Laser Sight does more than 300 procedures a month, with capacity to perform 600 to 800. Mr Powrie is predicting growth of as high as 20 per cent next year as the group benefits from a forthcoming payment plan enabling patients to pay for the surgery over a period of four years, with no deposit.

Like most big industry players, it is looking to team up with other clinics, as well as studying the opportunity of expanding into Asia.

In the US the strong growth in this field, coupled with big investor demand, has resulted in at least three large groups going public in recent years, with several more waiting in the wings.

Investors there are enthusiastic about a business model where the product is a medical service marketed to image-conscious members with high disposable income. At the same time, no-one has to deal with the red tape of cost-cutting insurance companies.

The largest North American operator, TLC Laser Eye Centres, now boasts annual revenues approaching $C150 million ($155 million), with its share price rising from $C5 when it listed in 1996 to more than $C30 now.

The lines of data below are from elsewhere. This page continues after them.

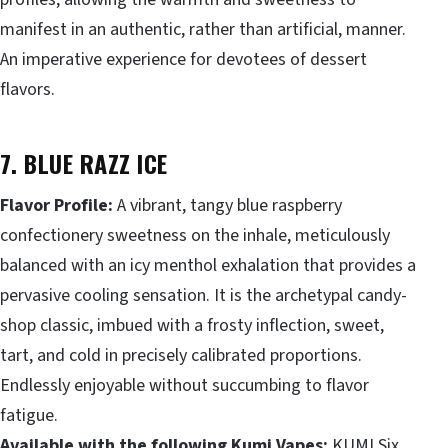
manifest in an authentic, rather than artificial, manner.
An imperative experience for devotees of dessert
flavors.
7. BLUE RAZZ ICE
Flavor Profile:
A vibrant, tangy blue raspberry
confectionery sweetness on the inhale, meticulously
balanced with an icy menthol exhalation that provides a
pervasive cooling sensation. It is the archetypal candy-
shop classic, imbued with a frosty inflection, sweet,
tart, and cold in precisely calibrated proportions.
Endlessly enjoyable without succumbing to flavor
fatigue.
Available with the following Kumi Vapes:
KUMI Six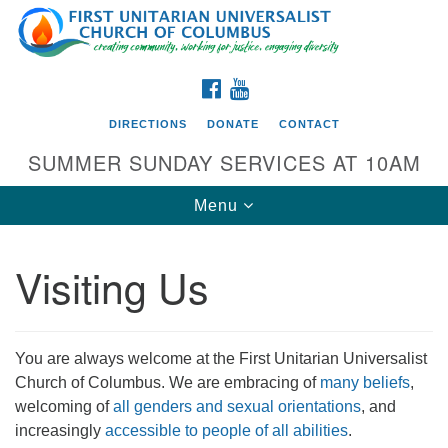
Search
Google
Search
for:
Map
FACEBOOK
YOUTUBE
DIRECTIONS
DONATE
CONTACT
SUMMER SUNDAY SERVICES AT 10AM
Toggle
Menu
navigation
Visiting Us
Directions from your current location
First UU Church of Columbus
93 W Weisheimer Rd
You are always welcome at the First Unitarian Universalist
Columbus, OH 43214
Church of Columbus. We are embracing of
many beliefs
,
Directions
welcoming of
all genders and sexual orientations
, and
increasingly
accessible to people of all abilities
.
614-267-4946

As the Australian medical sector becomes increasingly corporatised, this scenario may become common here, too. There are 29 refractive clinics in Australia, mostly in Sydney and Melbourne.

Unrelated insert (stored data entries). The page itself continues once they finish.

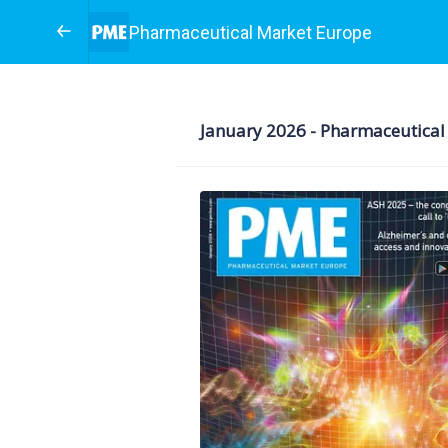
Pharmaceutical Market Europe
January 2026 - Pharmaceut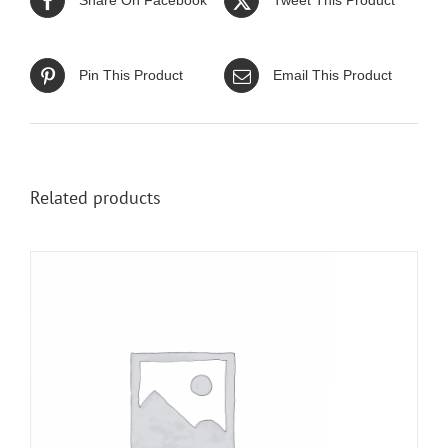
Share On Facebook
Tweet This Product
Pin This Product
Email This Product
Related products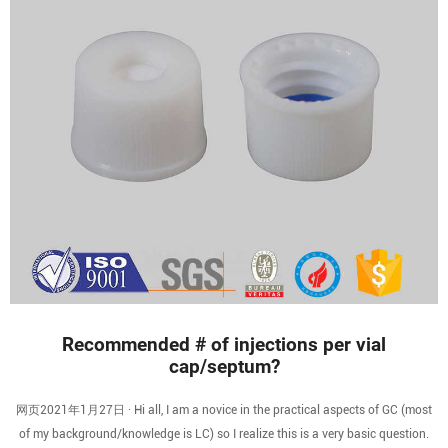
Recommended # of injections per vial
cap/septum?
网页2021年1月27日 · Hi all, I am a novice in the practical aspects of GC (most
of my background/knowledge is LC) so I realize this is a very basic question.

Just under half of last year's 25,000 procedures were performed in Sydney, with an estimated 6,000 done in Melbourne.

Numbers were fairly flat in 1998, due to some adverse media publicity about the older-style laser techniques. As that recedes from the public's memory, and the clinics commence a new round of marketing campaigns, numbers are increasing.

Growth is also being fuelled by changes in government regulations for example, the 1993 move by the NSW State Government to pass the Medical Practice Act, which allowed companies to own medical practices for the first time.

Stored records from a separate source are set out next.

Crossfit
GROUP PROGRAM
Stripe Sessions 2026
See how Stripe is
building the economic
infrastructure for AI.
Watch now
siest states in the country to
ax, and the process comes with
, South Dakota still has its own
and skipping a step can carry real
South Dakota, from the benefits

The refractive eye surgery procedures are relatively straightforward. Patients are treated during a brief visit to a clinic and, as non-insurable elective surgery, there is no negotiating with insurance companies.

Business manager Mr Robert Muir at Vista Laser Eye Clinics, which has surgeries in Sydney, Melbourne and Canberra, says that at a set-up cost of nearly $2 million per clinic, the ``break- even point is 50 to 60 patients a month, which includes a minimal amount of spending on advertising".

On these figures, costs were $1,400 to $1,500 an eye, he said. He estimates that next year's throughput will be up one-third on this year. Vista Laser Eye was also putting in a ``$3 a day" plan, which was only a little more than the cost of contact lenses, he said.

Adding to rising demand for the medical procedure are recent technological changes that make the surgery almost painless.

The current procedure, laser in-situ keratomiseusis (LASIK), is straightforward, with some post-operative grittiness not unusual but little lingering discomfort. The US Food and Drug Administration has only recently approved the LASIK treatment, although it has been in use in Australia for the past three or four years.

The earlier procedure, known as photo-refractive keratotomy, involved a laser-based surgical procedure to correct vision by reshaping the cornea. Because it is done on the surface of the eye, some pain is involved, with some patients feeling a stinging reaction for up to six weeks afterwards.

Some unfavourable media commentary also stopped many from choosing the surgery, but concerns here have now faded with the newer LASIK procedure.

What remains to be answered is just how much the wider community is prepared to pay to live without glasses.